BK: Communication also helps. If you’re talking to your friend, you have to be noticing what you’re doing also.
Q. What kinds of activities did they have you working on while you were there?
BK: They had me working with site service, which was safety and stuff. I was working with a team of three or four. I was specifically working with an apprentice building guard rails and (on) safety and taking down handrails.
Q. You’re also involved in the ACE Mentor program (focused on architecture, construction and engineering). Can you talk about what you’re doing in ACE?
BK: We’re working on a project for a post office off Broadway (in downtown Portland) that’s being torn down.We have to come up with our own design. We start out from what it looks like, the whole shape of it, and then we get into the structure.
Q. What have you learned from ACE that you didn’t know before?
BK: That (a project) doesn’t just start with building. It all starts with planning and what to do with that planning.
Q. You’re part of the PNCI pre-apprenticeship program. Do you have plans after graduation?
BK: After high school, I’m going straight into a union for carpentry, hopefully as a carpentry apprentice.
Tyson Koopman-Baker, junior, Clackamas Middle College.
Q. What’s it like going to school at Clackamas Middle College?
TKB: CMS is quite the experience, just getting ahead of the game compared to regular high school, like jumping straight into college. The second year of high school, I was immediately taking college classes and that was definitely a new experience for me.
Q. Was that a big academic jump for you or did you have some supports along the way that made it successful for you?
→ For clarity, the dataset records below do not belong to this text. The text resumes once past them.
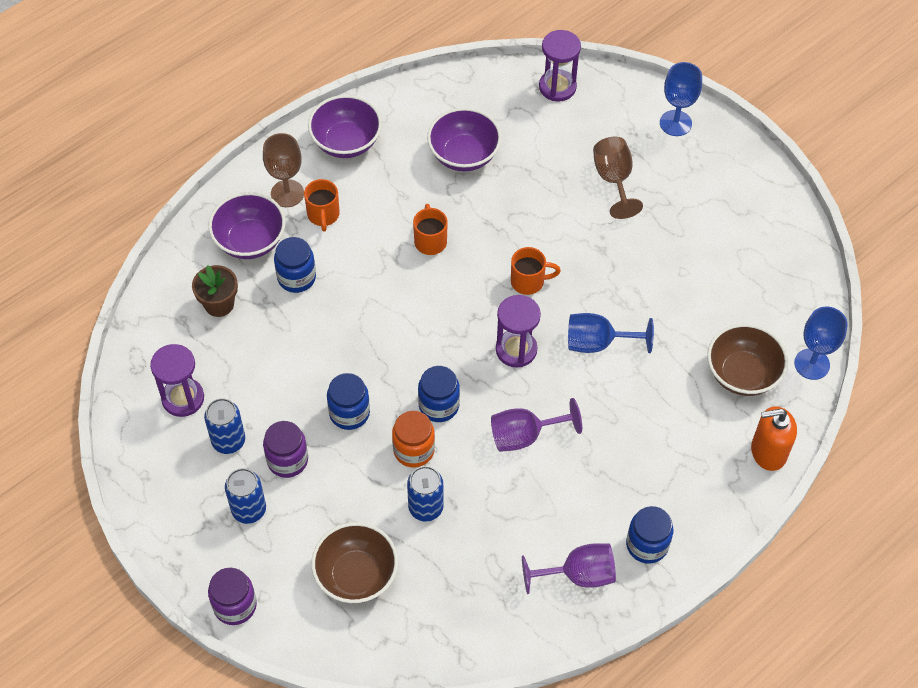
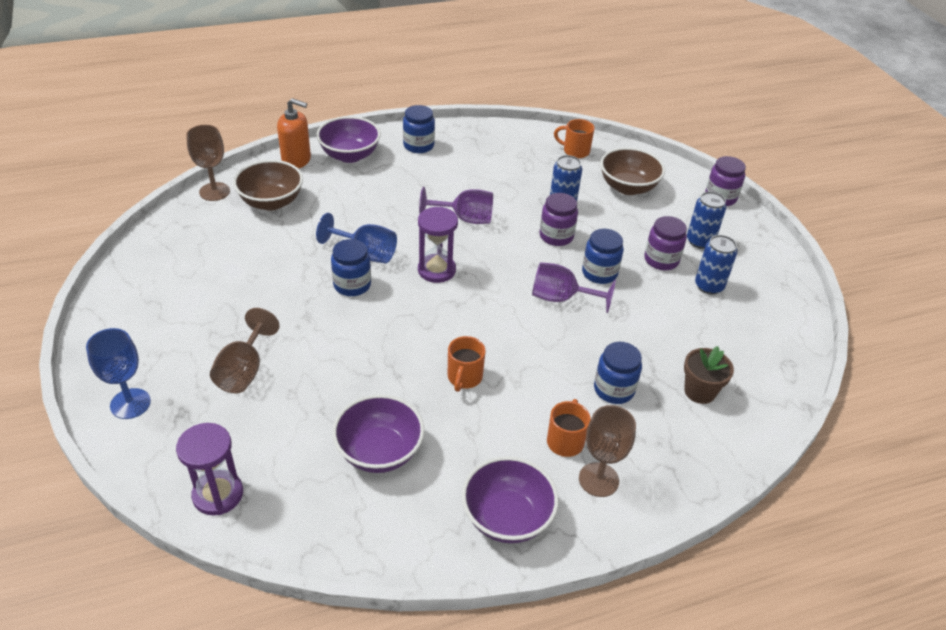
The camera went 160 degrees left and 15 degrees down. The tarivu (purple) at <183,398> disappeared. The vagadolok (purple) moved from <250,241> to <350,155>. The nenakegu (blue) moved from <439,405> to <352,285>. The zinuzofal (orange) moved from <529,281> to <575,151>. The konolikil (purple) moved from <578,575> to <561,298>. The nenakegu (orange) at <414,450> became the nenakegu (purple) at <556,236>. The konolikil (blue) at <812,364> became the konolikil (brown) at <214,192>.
TKB: I felt it was a mix of both. It was difficult at first –it definitely was – teachers there at CMC treat you more like a college student rather than a regular high school student. So you definitely get support from them. When I got to CCC (Clackamas Community College) and started to take college classes, it was more difficult but I was able to handle it.
Q. How many college credits will you have when you graduate?
TKB: I should have between 80 and 90 credits. After that I plan to go to PSU (Portland State University).
Q. In February, you had an opportunity to go to Simple Career Day. How did that go?
TKB: I really got to learn about the business itself and how the people got there and their life stories, where you don’t really have to start off with one place and stick with that one career choice. You can definitely go back and have a second chance. That’s one of the biggest things I found interesting at Simple.
Q. You said by attending that event, it made you less worried about your next decision in your life. That you can maybe go and explore something in college and it may end up being what you do for the rest of your life but it may not. And that relieved some stress for you. Is that right?
TKB: Yes, that is correct.
Q. What stood out to you at that event?
TKB: The workplace environment — it felt pretty laid-back. Where everyone felt at home. It was almost like one big family –where they had beanbag chairs, they had dogs roaming around, they had an entire kitchen layout with a fruit platter. It was a pretty laid-back place.
Q. When you graduate from CMC, what are you thinking about going into right now?
TKB: I want to take computer science classes and get a bachelor’s in computer science from, potentially, Portland State. After that, they have a post-graduate certificate in cybersecurity. And with that, I want to go into the FBI. In fact, this summer, I am doing the FBI Youth Academy. I feel like it will be a very good experience.